Remember, but also, Forget: Bridging Myopic and Perfect Recall Fairness with Past-Discounting
Ashwin Kumar, William Yeoh
TL;DR
The paper addresses fairness in dynamic, multi-agent resource allocation by introducing past-discounted historical utilities. It defines a tunable decay factor $\gamma_p$ to interpolate between instantaneous and perfect-recall fairness, and shows that this approach yields a bounded augmented state space, enhancing computational tractability for sequential decision-making. Formulations are provided for both additive and averaged utilities, with theoretical justification and comparative analysis against traditional paradigms. The work aims to better align fairness with human temporal judgments while enabling scalable reinforcement learning in dynamic settings.
Abstract
Dynamic resource allocation in multi-agent settings often requires balancing efficiency with fairness over time--a challenge inadequately addressed by conventional, myopic fairness measures. Motivated by behavioral insights that human judgments of fairness evolve with temporal distance, we introduce a novel framework for temporal fairness that incorporates past-discounting mechanisms. By applying a tunable discount factor to historical utilities, our approach interpolates between instantaneous and perfect-recall fairness, thereby capturing both immediate outcomes and long-term equity considerations.
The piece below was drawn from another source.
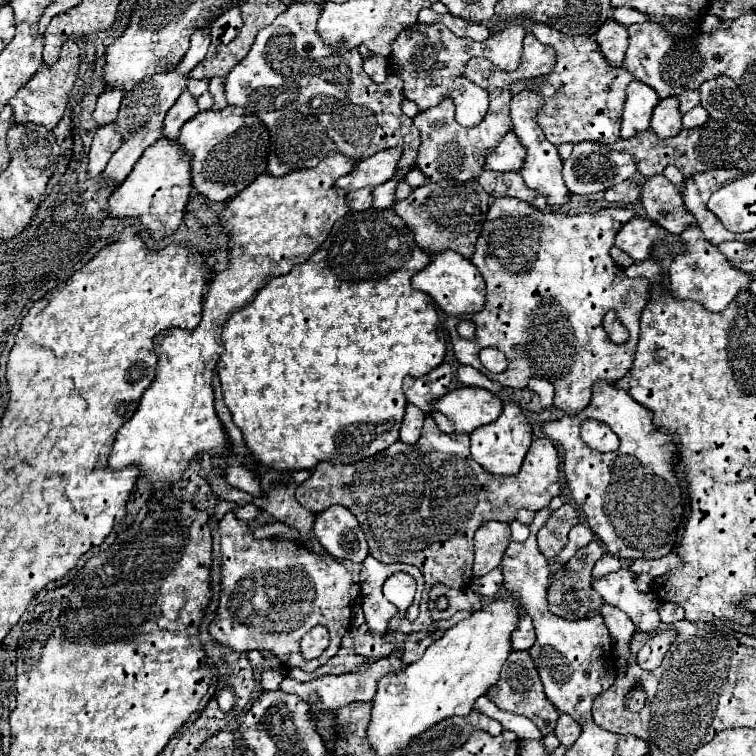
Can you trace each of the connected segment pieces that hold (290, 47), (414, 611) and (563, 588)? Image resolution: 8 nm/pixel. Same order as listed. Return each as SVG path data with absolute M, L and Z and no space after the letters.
M296 3L288 7L282 15L278 15L272 25L258 31L248 55L240 63L236 63L232 71L224 77L224 97L228 105L248 109L248 115L260 119L262 125L270 131L270 155L268 155L266 173L282 177L292 171L312 169L334 151L358 161L374 155L376 151L400 147L402 157L398 161L395 175L401 178L396 185L396 199L404 199L406 195L412 193L412 187L408 185L405 177L410 167L416 163L420 135L418 129L412 125L412 119L406 117L400 109L400 101L404 99L402 79L390 75L382 85L374 85L372 79L362 69L362 57L358 49L330 51L330 47L326 47L316 33L316 21L320 11L322 3L320 5Z
M368 555L362 563L362 573L360 573L360 589L362 589L362 611L366 615L366 623L368 629L374 635L386 635L388 631L388 621L398 613L398 607L392 605L384 595L382 595L382 583L386 581L386 577L390 577L396 571L406 571L416 579L416 597L412 601L412 605L406 611L406 617L410 621L414 621L418 617L418 605L420 605L420 595L424 589L424 577L422 573L414 567L414 565L404 565L404 563L394 563L394 565L386 565L380 563L376 559L372 559L372 555Z
M590 541L586 547L578 549L576 555L554 574L550 587L548 587L548 609L554 615L558 615L562 619L584 619L592 611L600 609L602 597L592 587L590 571L602 555L604 555L604 549L602 549L600 541Z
Beyond aligning more closely with human perceptions of fairness, this past-discounting method ensures that the augmented state space remains bounded, significantly improving computational tractability in sequential decision-making settings. We detail the formulation of discounted-recall fairness in both additive and averaged utility contexts, illustrate its benefits through practical examples, and discuss its implications for designing balanced, scalable resource allocation strategies.